For humans, the destruction of reefs could hasten the collapse of fisheries by wiping out spawning and feeding grounds. Tourism may be threatened too: The reefs off the Florida Keys are the world’s top destination for amateur snorklers and divers.
“I’ve seen corals dying that were here when Hemingway was around,” said Craig Quirolo, a Key West diver turned activist who is credited with discovering White Pox. “This is a signal to the human race that things are wrong in the ocean.”
On a recent morning, Quirolo nudged his small boat through a familiar stretch of surf.
Underwater, the living corals are blanketed with an oily film of sediment and algae. Here and there, amid pockmarks from boat anchors, are bare patches, which Quirolo said mark the latest advance of White Pox.
The disease, which shows up first as splotch-like marks, affects only Elkhorn corals, antler-shaped hard corals that are the dominant reef-building animals in Florida’s shallow waters.

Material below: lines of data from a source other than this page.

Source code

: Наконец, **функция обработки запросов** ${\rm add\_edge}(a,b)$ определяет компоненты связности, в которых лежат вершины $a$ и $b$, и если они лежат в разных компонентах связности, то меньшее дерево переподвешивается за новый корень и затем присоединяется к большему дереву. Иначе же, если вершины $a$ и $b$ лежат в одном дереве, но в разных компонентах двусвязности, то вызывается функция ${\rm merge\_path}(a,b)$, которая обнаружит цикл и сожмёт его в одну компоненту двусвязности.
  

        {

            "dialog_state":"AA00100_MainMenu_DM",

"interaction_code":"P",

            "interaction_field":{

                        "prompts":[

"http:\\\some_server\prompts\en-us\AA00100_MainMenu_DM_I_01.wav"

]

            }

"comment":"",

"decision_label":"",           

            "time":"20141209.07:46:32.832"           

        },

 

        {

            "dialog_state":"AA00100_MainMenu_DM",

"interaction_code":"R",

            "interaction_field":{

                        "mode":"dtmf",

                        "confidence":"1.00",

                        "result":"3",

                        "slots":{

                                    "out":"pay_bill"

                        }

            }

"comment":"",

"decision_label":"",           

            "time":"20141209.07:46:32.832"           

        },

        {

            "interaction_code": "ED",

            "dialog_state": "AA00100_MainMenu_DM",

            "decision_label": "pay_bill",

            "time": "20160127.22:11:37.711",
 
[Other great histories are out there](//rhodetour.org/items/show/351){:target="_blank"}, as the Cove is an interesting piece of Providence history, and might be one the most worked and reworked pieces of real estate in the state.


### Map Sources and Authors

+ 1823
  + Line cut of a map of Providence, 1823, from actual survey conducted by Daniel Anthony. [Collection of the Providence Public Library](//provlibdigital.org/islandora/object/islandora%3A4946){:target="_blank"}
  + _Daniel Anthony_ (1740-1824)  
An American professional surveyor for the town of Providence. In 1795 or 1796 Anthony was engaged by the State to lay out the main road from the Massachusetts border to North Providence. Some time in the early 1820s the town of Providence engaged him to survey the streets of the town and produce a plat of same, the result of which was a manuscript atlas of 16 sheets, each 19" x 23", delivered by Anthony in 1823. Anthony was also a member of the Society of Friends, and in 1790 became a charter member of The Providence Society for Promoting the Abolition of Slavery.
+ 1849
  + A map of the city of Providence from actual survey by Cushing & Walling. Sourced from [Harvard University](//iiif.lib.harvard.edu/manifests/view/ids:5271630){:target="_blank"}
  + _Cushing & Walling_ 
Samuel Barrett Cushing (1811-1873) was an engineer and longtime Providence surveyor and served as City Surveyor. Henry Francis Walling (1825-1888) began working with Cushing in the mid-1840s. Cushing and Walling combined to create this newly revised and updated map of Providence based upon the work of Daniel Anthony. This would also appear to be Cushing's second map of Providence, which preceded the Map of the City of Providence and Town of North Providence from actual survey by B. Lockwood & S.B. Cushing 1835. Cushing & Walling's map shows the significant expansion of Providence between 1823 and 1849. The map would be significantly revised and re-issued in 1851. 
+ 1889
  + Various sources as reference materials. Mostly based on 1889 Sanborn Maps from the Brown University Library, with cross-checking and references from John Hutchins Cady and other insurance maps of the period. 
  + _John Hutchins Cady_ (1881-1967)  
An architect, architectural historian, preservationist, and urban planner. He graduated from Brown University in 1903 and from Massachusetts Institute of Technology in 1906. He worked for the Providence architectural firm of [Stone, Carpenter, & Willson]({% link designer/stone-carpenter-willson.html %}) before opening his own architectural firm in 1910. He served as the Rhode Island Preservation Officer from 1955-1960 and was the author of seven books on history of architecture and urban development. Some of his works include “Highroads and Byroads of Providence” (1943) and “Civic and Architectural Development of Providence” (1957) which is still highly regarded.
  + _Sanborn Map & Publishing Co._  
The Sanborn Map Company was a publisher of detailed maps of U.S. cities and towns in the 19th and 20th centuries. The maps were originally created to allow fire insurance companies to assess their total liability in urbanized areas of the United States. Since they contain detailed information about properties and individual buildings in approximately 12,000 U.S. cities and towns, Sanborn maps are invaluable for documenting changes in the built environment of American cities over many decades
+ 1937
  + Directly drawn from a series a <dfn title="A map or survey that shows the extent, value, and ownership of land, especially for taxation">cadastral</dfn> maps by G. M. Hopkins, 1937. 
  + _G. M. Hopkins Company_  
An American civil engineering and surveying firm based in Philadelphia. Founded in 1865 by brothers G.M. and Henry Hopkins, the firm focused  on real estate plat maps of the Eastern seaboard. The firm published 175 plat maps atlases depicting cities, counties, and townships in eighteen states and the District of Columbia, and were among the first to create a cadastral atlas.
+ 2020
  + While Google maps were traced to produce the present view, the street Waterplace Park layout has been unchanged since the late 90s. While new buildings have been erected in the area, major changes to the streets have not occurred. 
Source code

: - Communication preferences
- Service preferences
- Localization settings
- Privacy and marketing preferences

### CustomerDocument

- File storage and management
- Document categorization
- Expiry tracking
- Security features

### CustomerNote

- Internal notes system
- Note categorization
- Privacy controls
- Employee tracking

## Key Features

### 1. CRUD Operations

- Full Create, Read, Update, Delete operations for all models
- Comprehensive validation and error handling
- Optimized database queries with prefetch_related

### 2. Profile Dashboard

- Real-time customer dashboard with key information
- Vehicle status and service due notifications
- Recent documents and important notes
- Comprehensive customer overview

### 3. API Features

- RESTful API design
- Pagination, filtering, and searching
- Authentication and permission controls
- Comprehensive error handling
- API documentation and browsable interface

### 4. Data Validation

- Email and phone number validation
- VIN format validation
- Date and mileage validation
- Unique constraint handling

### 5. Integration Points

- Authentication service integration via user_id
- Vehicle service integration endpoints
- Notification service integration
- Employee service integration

Porter, who worked closely with Quirolo in identifying White Pox, said the disease spreads quickly and is highly lethal, killing 70% to 80% of the corals it infects. Watching the progression of the disease, he said, is “scary stuff.”
In the first year it was detected, the disease turned up three “hot spots” in the reefs around Key West. Because coral diseases generally spread only in warmer water, the deterioration of the corals appeared to have halted with the onset of winter.
But the respite is hardly long enough to reverse what local divers describe as two decades of steady decline in the Florida reef.